§ **QUÉ HACER**:
(1) Cita el fragmento del texto sobre la charla TED de Carole Cadwalladr que empieza en "Lo que sí hice" y termina en "la han roto.".
(2) Traduce al inglés esta oración del texto sobre la charla TED: "No es mérito mío y tampoco mi responsabilidad."
(3) Prosigue el texto sobre la charla de Carole Cadwalladr en TED a partir de su última oración.

Carole Cadwalladr durante una charla TED.

Carole Cadwalladr

Si Silicon Valley es la bestia, entonces las conferencias TED son sus entrañas. Y el lunes, logré penetrar en ellas. Este encuentro tecnológico que se ha convertido en un fenómeno mediático mundial con charlas breves y contundentes de “ideas que merecen ser difundidas” es lo más cercano que tiene Silicon Valley a una guarida.

La semana pasada logré entrar en su guarida no como simple espectadora sino desempeñando un papel activo. No es mérito mío y tampoco mi responsabilidad. No me invité a la conferencia, que se celebra anualmente en Vancouver, ni programé mi charla en una sesión llamada “Truth” (Verdad).

Lo que sí hice fue recabar todo lo que he estado publicando en Observer durante los últimos dos años y medio y lo condensé en una conferencia de 15 minutos, que pronuncié en el auditorio principal con las personas que yo misma había descrito como “los dioses de Silicon Valley” entre el público: Mark Zuckerberg, Sheryl Sandberg, Larry Page, Sergey Brin y Jack Dorsey. Es decir, los fundadores de Facebook y Google, que patrocinaban la conferencia, y el cofundador de Twitter, uno de los conferenciantes.

Les dije que, con sus plataformas, habían hecho posible que se cometieran numeras irregularidades en el referéndum para decidir si el Reino Unido permanecía o salía de la Unión Europea. También señalé que tal como están las cosas, no creo que sea posible volver a tener elecciones libres y justas nunca más. La democracia liberal se ha roto. Ellos la han roto.

No fue hasta más tarde cuando me percaté de lo que habían hecho los responsables de TED al invitarme: en ese escenario, con ese público, invitarme había sido como permitir que el zorro entrara en el gallinero. Y yo era el zorro. O como dijo uno de los asistentes: “Entraste en su templo y te cagaste en el altar.”

§ **ÍTEMS APORTADOS**:
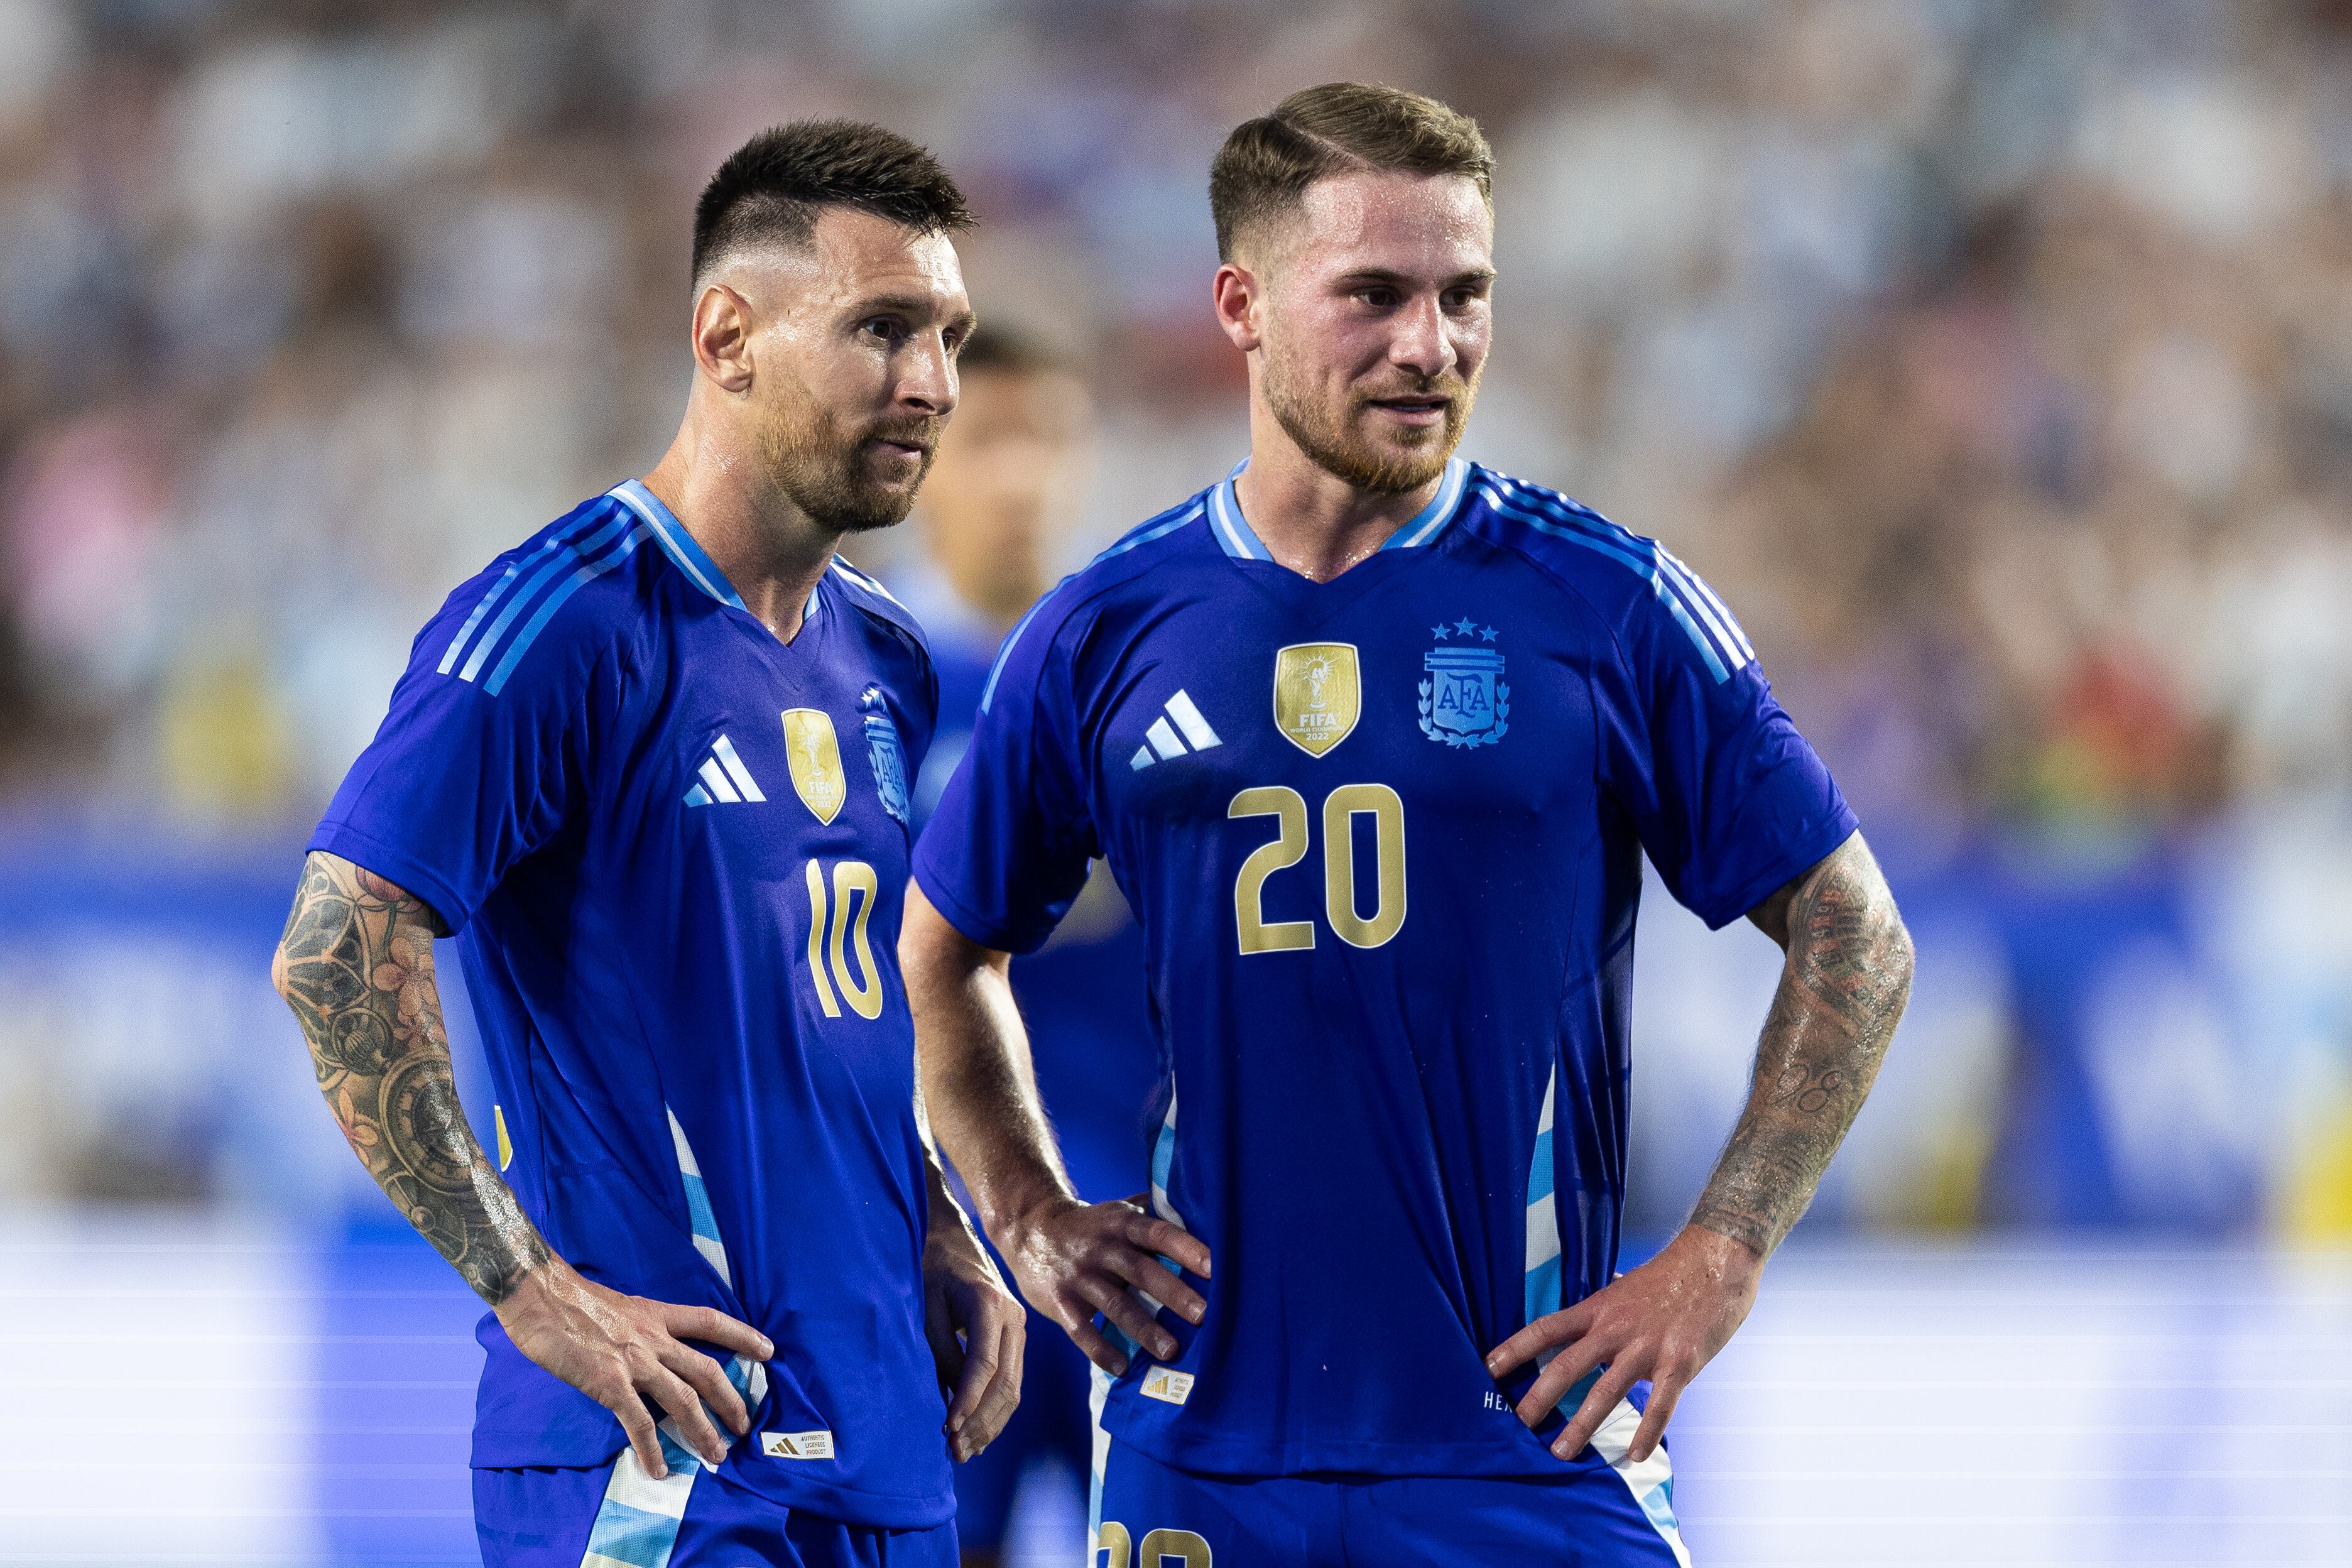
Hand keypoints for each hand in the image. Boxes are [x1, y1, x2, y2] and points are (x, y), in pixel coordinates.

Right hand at [495, 1256, 772, 1478]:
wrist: (539, 1295)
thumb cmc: (569, 1300)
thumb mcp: (617, 1306)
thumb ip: (636, 1328)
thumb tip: (642, 1348)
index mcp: (656, 1314)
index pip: (710, 1321)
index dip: (742, 1335)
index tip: (768, 1350)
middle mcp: (653, 1337)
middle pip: (707, 1370)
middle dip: (731, 1399)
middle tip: (745, 1425)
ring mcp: (634, 1362)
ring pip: (683, 1400)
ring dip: (703, 1431)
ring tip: (717, 1455)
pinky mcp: (610, 1383)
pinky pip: (639, 1423)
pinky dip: (652, 1449)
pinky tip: (659, 1469)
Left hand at [923, 1213, 1026, 1461]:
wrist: (951, 1236)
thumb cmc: (931, 1266)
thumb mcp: (927, 1304)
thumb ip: (940, 1349)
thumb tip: (951, 1396)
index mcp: (989, 1304)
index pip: (983, 1365)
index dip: (966, 1401)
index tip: (947, 1429)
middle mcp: (1013, 1318)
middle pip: (1005, 1383)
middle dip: (980, 1422)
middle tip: (954, 1452)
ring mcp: (1018, 1328)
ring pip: (1013, 1388)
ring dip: (990, 1423)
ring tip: (963, 1451)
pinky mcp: (1013, 1337)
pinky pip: (1011, 1381)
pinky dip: (995, 1410)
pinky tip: (976, 1432)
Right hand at [998, 1192, 1210, 1373]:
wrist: (1030, 1228)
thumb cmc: (1089, 1225)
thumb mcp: (1117, 1211)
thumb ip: (1152, 1215)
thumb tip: (1200, 1212)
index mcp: (1121, 1224)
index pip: (1158, 1233)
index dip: (1186, 1248)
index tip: (1214, 1267)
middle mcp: (1101, 1248)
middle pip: (1141, 1271)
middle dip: (1174, 1294)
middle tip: (1204, 1316)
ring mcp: (1079, 1276)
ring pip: (1116, 1304)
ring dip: (1145, 1329)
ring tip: (1172, 1351)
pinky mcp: (1058, 1301)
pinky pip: (1081, 1330)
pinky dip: (1100, 1350)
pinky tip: (1121, 1368)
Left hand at [1484, 1225, 1760, 1463]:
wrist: (1716, 1263)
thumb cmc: (1670, 1274)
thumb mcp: (1627, 1284)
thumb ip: (1608, 1300)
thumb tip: (1600, 1296)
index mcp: (1598, 1308)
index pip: (1547, 1329)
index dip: (1515, 1348)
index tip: (1488, 1368)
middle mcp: (1615, 1329)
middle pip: (1566, 1366)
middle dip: (1539, 1398)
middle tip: (1518, 1423)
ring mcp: (1646, 1348)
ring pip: (1605, 1393)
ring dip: (1581, 1426)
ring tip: (1561, 1452)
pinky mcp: (1678, 1364)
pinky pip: (1659, 1406)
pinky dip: (1645, 1433)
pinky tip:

§ **RESULTADOS POR TAREA**:
(1)
Lo que sí hice fue recabar todo lo que he estado publicando en Observer durante los últimos dos años y medio y lo condensé en una conferencia de 15 minutos, que pronuncié en el auditorio principal con las personas que yo misma había descrito como “los dioses de Silicon Valley” entre el público: Mark Zuckerberg, Sheryl Sandberg, Larry Page, Sergey Brin y Jack Dorsey. Es decir, los fundadores de Facebook y Google, que patrocinaban la conferencia, y el cofundador de Twitter, uno de los conferenciantes.

Les dije que, con sus plataformas, habían hecho posible que se cometieran numeras irregularidades en el referéndum para decidir si el Reino Unido permanecía o salía de la Unión Europea. También señalé que tal como están las cosas, no creo que sea posible volver a tener elecciones libres y justas nunca más. La democracia liberal se ha roto. Ellos la han roto.

(2) It is not to my credit, nor is it my responsibility.

(3)
Es así. Y no menos importante: los mencioné uno a uno. Nadie me había indicado que no lo hiciera. Así que los mencioné, delante de un público integrado por sus compañeros, mentores, empleados, amigos e inversores.

Cuando terminé, se hizo el silencio en el auditorio y poco después el público estalló en gritos y vítores. “Es lo que todos pensamos”, me dijo o una persona: “pero hasta ahora nadie lo había dicho”.

No es exagerado afirmar que los eventos organizados por TED son el templo sagrado del sector tecnológico. En sus inicios, las charlas sirvieron para presentar a los nuevos milagros del sector -el Apple Macintosh y el CD-Rom- y en los últimos años se ha convertido en el lugar que ha articulado más claramente el evangelio de Silicon Valley. Para muchos, entre los que me incluyo, estas charlas nos hicieron descubrir la emoción y las posibilidades de la tecnología. Un tipo de utopía tecnológica que, a pesar de que el mundo se ha oscurecido, a este evento le ha costado mucho renunciar.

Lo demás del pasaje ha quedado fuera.